“For me fine arts, specifically for me painting and sculpting, are a medium or a level, on which words end.”
Sabine Kunz was born in Zwickau (East Germany) in 1962. She studied painting and woodcutting and lives in Halle. She submitted her design for a painting in the East Side Gallery shortly before graduating. Her painting “Die Tanzenden” (“The Dancers”) depicts both her joy at the new freedoms offered by the fall of the Wall and a sense of menace.
Sabine Kunz in the interview
In the painting “Die Tanzenden” (“The Dancers”) dancing or moving figures are peacefully dismantling the Wall, allowing yellow sunlight to shine through. The central figure represents the artist herself. The female figure on the far right has a blue flag in place of a head. She stands for readily manipulated opportunists who elbow their way ahead – a constant threat in the artist’s view. In retrospect, Sabine Kunz sees her daughter in one of the other female figures and her sons in the two male figures.

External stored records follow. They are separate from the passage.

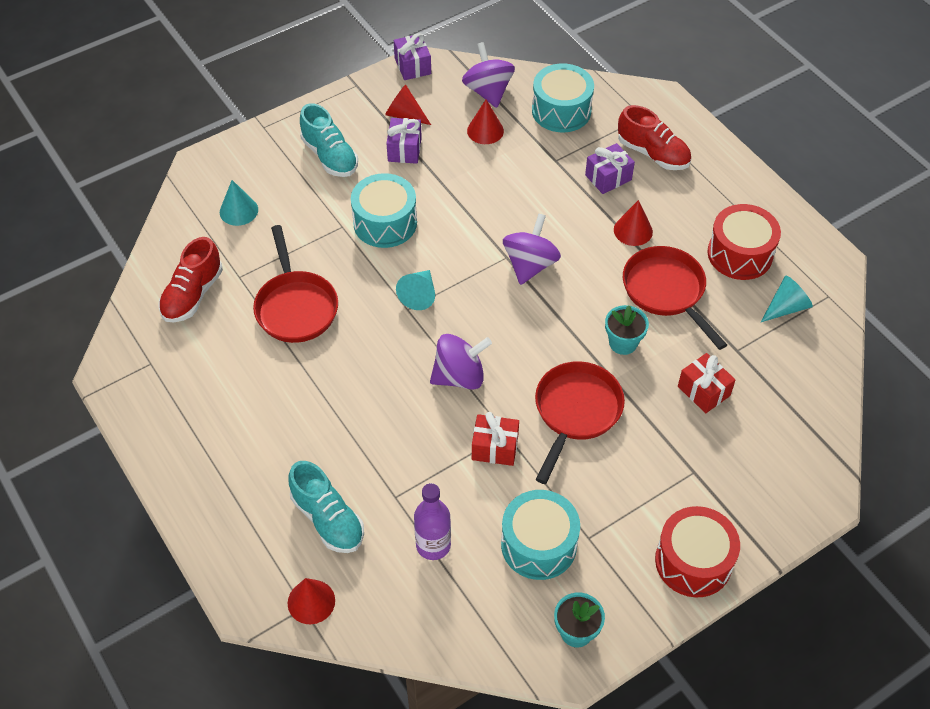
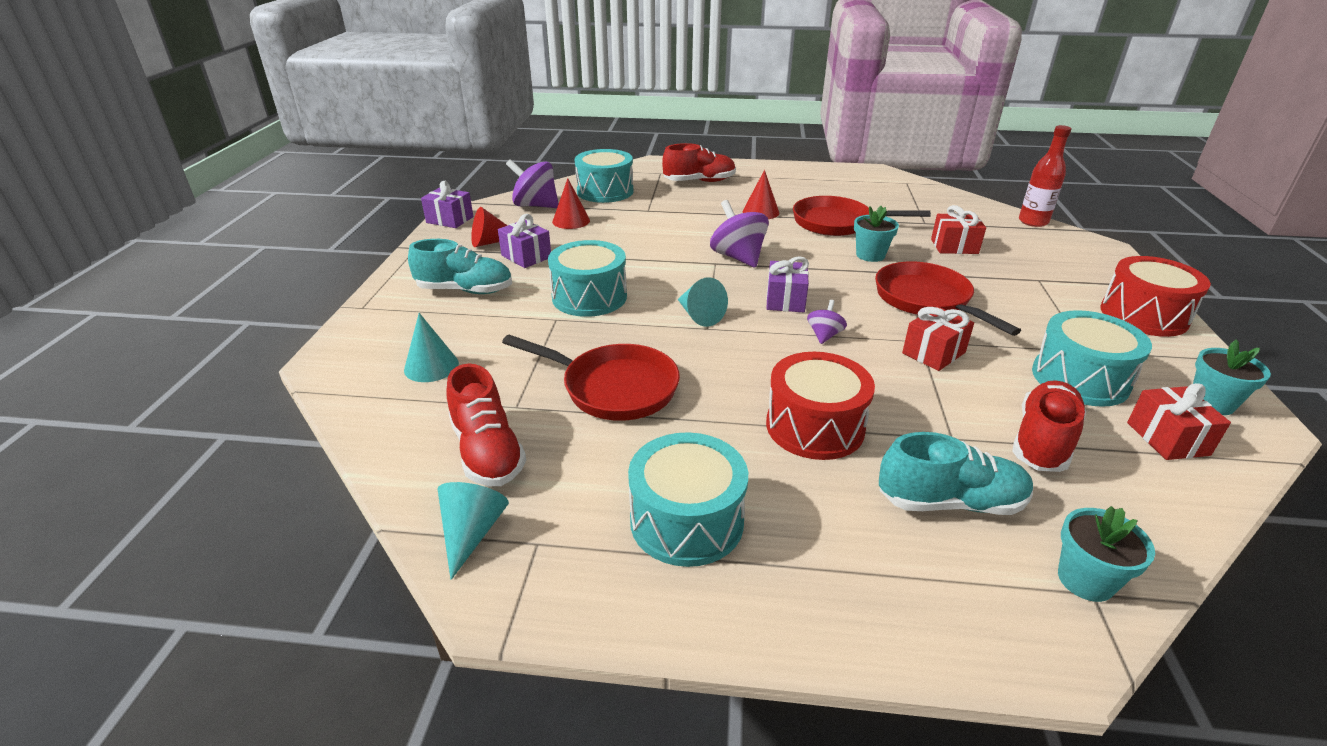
camera: 50 degrees left, 20 degrees down
red cone [288,578,335,624] -> turquoise flower pot [1058,506,1155,602]
purple bottle [414,483,451,560] -> red shoe [1012,380,1086,472]
purple spinning top [430,334,492,389] -> purple spinning top [807,300,847,344], size x0.53
purple gift [585,143,635,194] -> purple gift moved to [766,256,809,312]
red drum [708,204,781,280] -> red drum moved to [766,352,875,460]
turquoise cone [761,276,813,322] -> turquoise cone moved to [438,482,509,580]
none -> turquoise drum [628,432,748,567]
none -> red bottle [1019,125,1071,227]
none -> red gift [1127,383,1231,460]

Kunz graduated from Burg Giebichenstein art college in Halle and now works as a painter and woodcutter. In 1990 she painted the picture “Die Tanzenden” (“The Dancers”) on the Berlin Wall. Marking her first opportunity to produce a large-format work in public and a chance to experience the new-found freedom, it was an important milestone to the artist. Kunz’s large-format woodcuts have been widely exhibited.